Small datasets that have meaning are still datasets that have meaning. Obviously, naively extrapolating a player's performance for the rest of the season based on the first 10 games’ results would cause far more incorrect predictions than correct ones. In reality, people expect each player to have a true talent level, and given enough time, his observed talent level will converge to his true talent level. There is an expectation of each player’s and team’s true talent levels before the season starts, and then that expectation changes as the 2015 season progresses. This sort of thinking can be modelled mathematically, specifically with Bayesian statistics.

Bayesian statistics most basically splits problems into two parts: a prior probability distribution, and a posterior probability distribution. A prior probability distribution for baseball is what is expected to happen before any games are actually played. Different people could have different prior distributions. Some may think Jose Abreu has over a 50 percent chance of hitting 40 home runs going into this season, others may not. The posterior distribution is the changed probability distribution after data has been collected. For instance, if Jose Abreu hit 30 home runs halfway through the season, most posterior probability distributions would be more favorable towards Abreu, since he outperformed most prior probability distributions in the first set of games. The degree to which posterior distributions change depends on how much weight is given to every individual event collected.

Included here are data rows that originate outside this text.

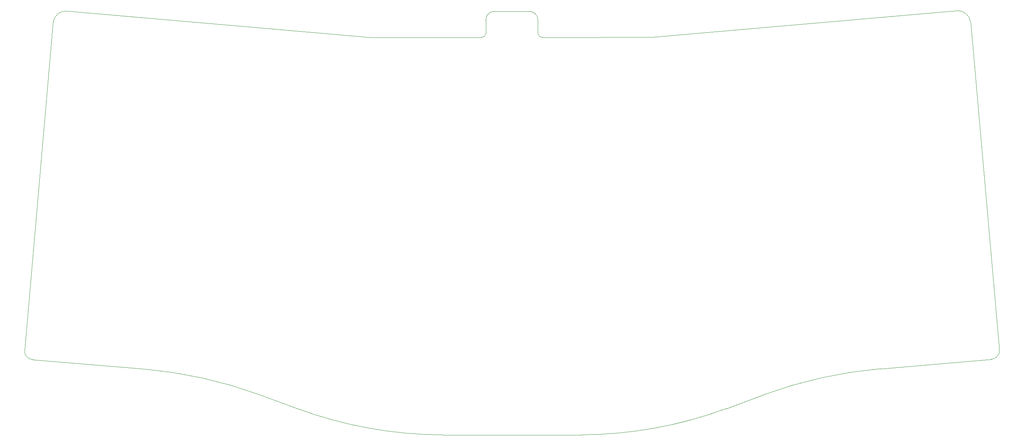
<source format=gbr>
%TF.GenerationSoftware,KiCad,Pcbnew,(6.0.6)*%
%TF.CreationDate,2022-07-22T10:15:02+02:00*%
%TF.ProjectId,knobdeavour,6b6e6f62-6465-4617-966f-75722e6b6963,1*%
%TF.SameCoordinates,Original*%
%TF.FileFunction,Profile,NP*%
%FSLAX46Y46*%
G04 Gerber Fmt 4.6, Leading zero omitted, Abs format (unit mm)*
G04 Created by KiCad (PCBNEW (6.0.6)) date 2022-07-22 10:15:02*
%MOMM*%
%LPD*%
G01*
G04 APERTURE LIST*
%TA.AperFunction,Profile*%
%ADD10C,0.100000*%
%TD*%
G04 APERTURE END LIST*
D10*
X169821287Y-128286047D02*
G75*
G03*
X202923690Y-122284997I-489587J96999247D01*
G01*
X41522057Y-108806424D02*
X48066180Y-33357686D01*
X146685101Y-36689695D02*
G75*
G03*
X147681003Y-35689313I-4001J999895D01*
G01*
X202923690Y-122284997D02*
X211673188Y-119055115D01*
X160737325Y-36685631D02*
X160681410Y-36685631D01*
X145339496Y-36692452D02*
X121331984Y-36695308D01*
X147681003Y-35689313D02*
X147679776Y-32686449D01*
X51313944Y-30628124D02*
G75*
G03*
X48066180Y-33357686I-258964J-2988826D01*
G01*
X149679776Y-30685632D02*
X157681410Y-30685632D01*
X256050841Y-30544452D02*
X186037783Y-36668865D01*
X104516062Y-122325208D02*
G75*
G03*
X137623357Y-128299191I33517538J91025408D01*
G01*
X41522096Y-108806427D02*
G75*
G03*
X43346463Y-110964947I1993104J-165673D01*
G01*
X146185566Y-36691760D02*
X146685101Y-36689713D01*
X146185566Y-36691760D02*
X145339496Y-36692452D01*
X104516060Y-122325213D02*
X95763925Y-119102483D01*
X259300923Y-33271354D02*
G75*
G03*
X256050841Y-30544452I-2988623J-261746D01*
G01*
X160737325Y-36685631D02*
X162030277Y-36685631D01*
X149679776Y-30685676D02*
G75*
G03*
X147679776Y-32686449I24J-2000024D01*
G01*
X238569698Y-113055879D02*
G75*
G03*
X211673188Y-119055115I8773302J-102626021D01*
G01*
X137623357Y-128299191D02*
X153777531Y-128367502D01*
X264083981Y-110874738D02*
X238569699Y-113055886D01*
X159681369Y-35685631D02*
G75*
G03*
X160681410Y-36685631I999931J-69D01*
G01*
X159681410Y-35685631D02*
X159681410Y-32685632D01*
X264083975Y-110874666D02*
G75*
G03*
X265906620Y-108714727I-170275J1992666D01*
G01*
X159681368Y-32685632D02*
G75*
G03*
X157681410Y-30685632I-2000068J-68D01*
G01*
X153777531Y-128367502D02*
X169821287Y-128286033D01*
X51313944Y-30628121D02*
X121331984Y-36695308D01*
X265906622Y-108714726D02*
X259300835Y-33271362D01*
X162030277Y-36685631D02*
X186037783Y-36668865D01*
X68862519Y-113125239D02*
X43346463Y-110964945D01*
X95763926Y-119102481D02*
G75*
G03*
X68862519Y-113125239I-35590726J-96655619D01*
G01*
M02*

</source>
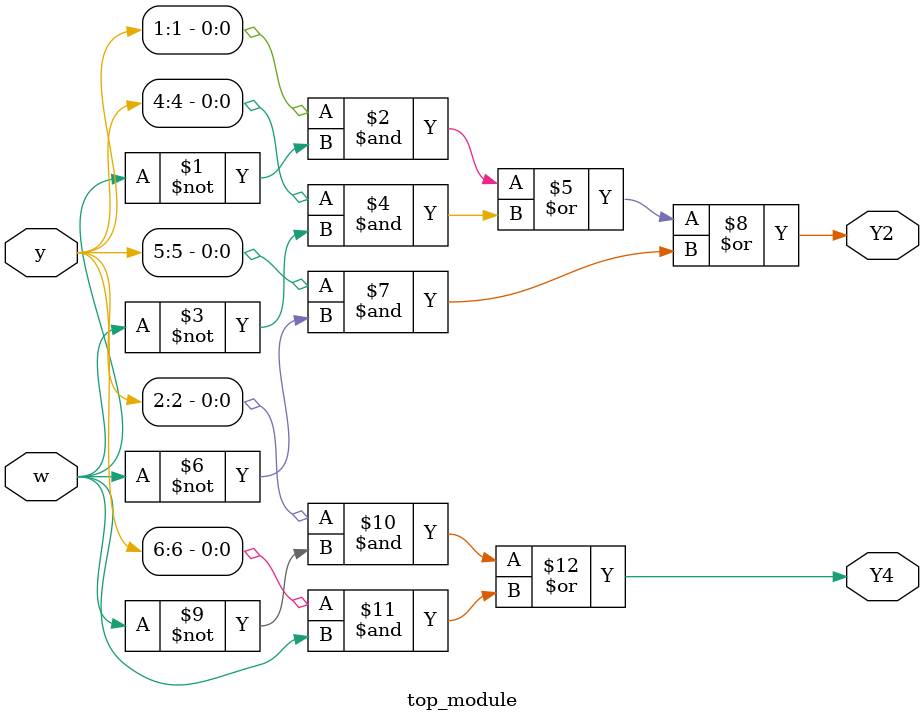
<source format=sv>
module top_module (
    input [6:1] y,
    input w,
    output Y2,
    output Y4
);

// Derive the logic equations for Y2 and Y4

// Y2 corresponds to the next-state signal for y[2] (state B)
assign Y2 = (y[1] & ~w) // A (0) --0--> B
         | (y[4] & ~w) // C (0) --0--> B
         | (y[5] & ~w); // D (0) --0--> B

// Y4 corresponds to the next-state signal for y[4] (state C)
assign Y4 = (y[2] & ~w) // B (0) --0--> C
         | (y[6] & w); // F (1) --1--> C

endmodule

</source>
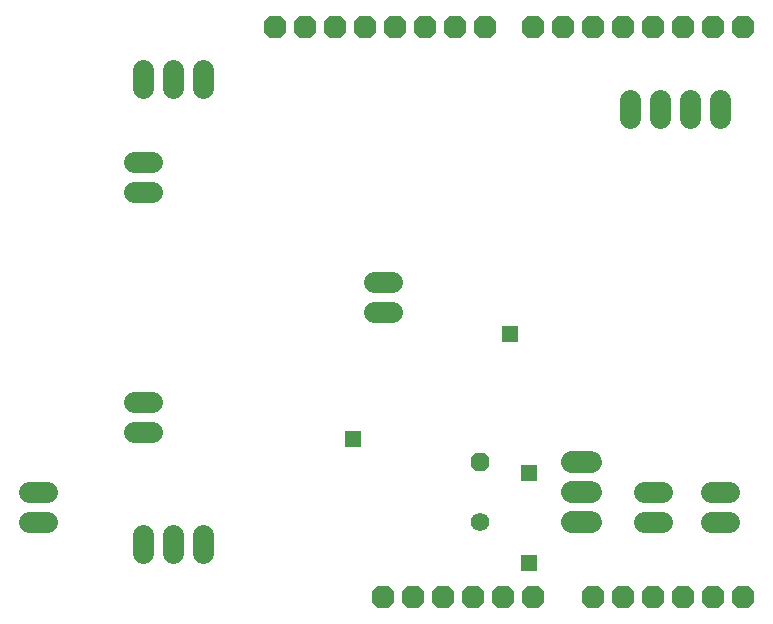
<source format=gbs>
G75*
%MOIN*%
%OFA0B0*%
%FSLAX25Y25*%
%IPPOS*%
%LPD*%
%AMOC8*
5,1,8,0,0,1.08239X$1,22.5*
%
%ADD10C,0.06184*%
%ADD11OC8,0.06184*%
%ADD12C,0.06984*%
%ADD13OC8,0.07584*%
%ADD14C,0.07480*%
%ADD15R,0.05346X0.05346*%
D10*
X0198500Y0061000D03*
D11*
X0198500Y0081000D03*
D12*
X0054000Y0061000D02*
X0048000Y0061000D01*
X0048000Y0071000D02*
X0054000Y0071000D01*
X0083000Y0091000D02*
X0089000Y0091000D01*
X0089000Y0101000D02*
X0083000Y0101000D01*
X0086000Y0056500D02*
X0086000Y0050500D01*
X0096000Y0050500D02*
X0096000Y0056500D01*
X0106000Y0056500D02*
X0106000Y0050500D01*
X0163000Y0131000D02*
X0169000Y0131000D01*
X0169000Y0141000D02*
X0163000Y0141000D01*
X0089000Y0171000D02*
X0083000Y0171000D01*
X0083000Y0181000D02*
X0089000Y0181000D01*
X0086000Y0205500D02*
X0086000Y0211500D01*
X0096000Y0211500D02*
X0096000Y0205500D01*
X0106000Y0205500D02*
X0106000Y0211500D01*
X0248500Y0201500D02*
X0248500Y0195500D01*
X0258500Y0195500D02*
X0258500Y0201500D01*
X0268500Y0201500D02*
X0268500Y0195500D01*
X0278500Y0195500D02*
X0278500Y0201500D01*
X0281500Y0071000D02*
X0275500Y0071000D01*
X0275500Y0061000D02*
X0281500Y0061000D01*
X0259000Y0061000D02*
X0253000Y0061000D01*
X0253000Y0071000D02*
X0259000Y0071000D01*
D13*
X0256000Y0036000D03*
X0246000Y0036000D03*
X0236000Y0036000D03*
X0216000Y0036000D03*
X0206000Y0036000D03*
X0196000Y0036000D03*
X0186000Y0036000D03*
X0176000Y0036000D03*
X0166000Y0036000D03*
X0266000Y0036000D03*
X0276000Y0036000D03*
X0286000Y0036000D03*
X0286000Y0226000D03*
X0276000Y0226000D03*
X0266000Y0226000D03*
X0256000Y0226000D03*
X0246000Y0226000D03*
X0236000Y0226000D03*
X0226000Y0226000D03*
X0216000Y0226000D03*
X0200000Y0226000D03*
X0190000Y0226000D03*
X0180000Y0226000D03*
X0170000Y0226000D03*
X0160000Y0226000D03*
X0150000Y0226000D03*
X0140000Y0226000D03*
X0130000Y0226000D03*
D14*
X0229002Y0081000D02*
X0235498Y0081000D01*
X0235498Y0071000D02*
X0229002Y0071000D01*
X0229002Y0061000D02*
X0235498Y0061000D01*
D15*
X0214750Y0047250D03*
X0214750Y0077250D03*
X0156000Y0088500D03*
X0208500Y0123500D03*
M02*

</source>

The problem can be simplified significantly by assuming that all players and teams are expected to be league average talent-wise, and all deviances from league average in the past were due to randomness. This would be a very simple -- though likely incorrect -- prior probability distribution, which could give some insight into what can be expected from teams.

Sabermetricians like Phil Birnbaum and Tom Tango have done analyses for team winning percentages on this prior distribution.Using Bayes' theorem (a probability rule), one can find that expected true talent winning percentage based on the results from the beginning of the season for teams is approximately equal to (35 + Wins)/(70 + Wins + Losses).

Basically, each team’s new expected talent level is a weighted average between their performance at the beginning of the year and a league average winning percentage (.500). Seventy games into the season, these two portions are weighted equally, meaning that after 70 games, a team is just about as likely to perform at the league average rate as they are to perform at their rate up to that point in the season.For less than 70 games, teams are more likely to perform at league average for the rest of the season, and for more than 70 games, teams are more likely to perform at their current winning percentage rate. These are estimates, so with total games close to 70, current performance and average performance are negligibly different.

However, this is an unlikely prior distribution.Most expect teams like the Dodgers and the Nationals will be dominant this year, and teams like the Braves and the Phillies will be weaker. Using the most advanced projection systems (like PECOTA or Steamer) for our prior probabilities, it is possible to better model the prior distribution. It is still the case that it takes around 70 games for the season performance to be a better indicator of future success than the prior distributions, but with improved models the two probabilities are likely closer to each other, assuming the changed prior distribution is better.

So, while it is certainly exciting that baseball is back, predictions should not be changing until about two months from now. In the meantime, just relax and watch some baseball.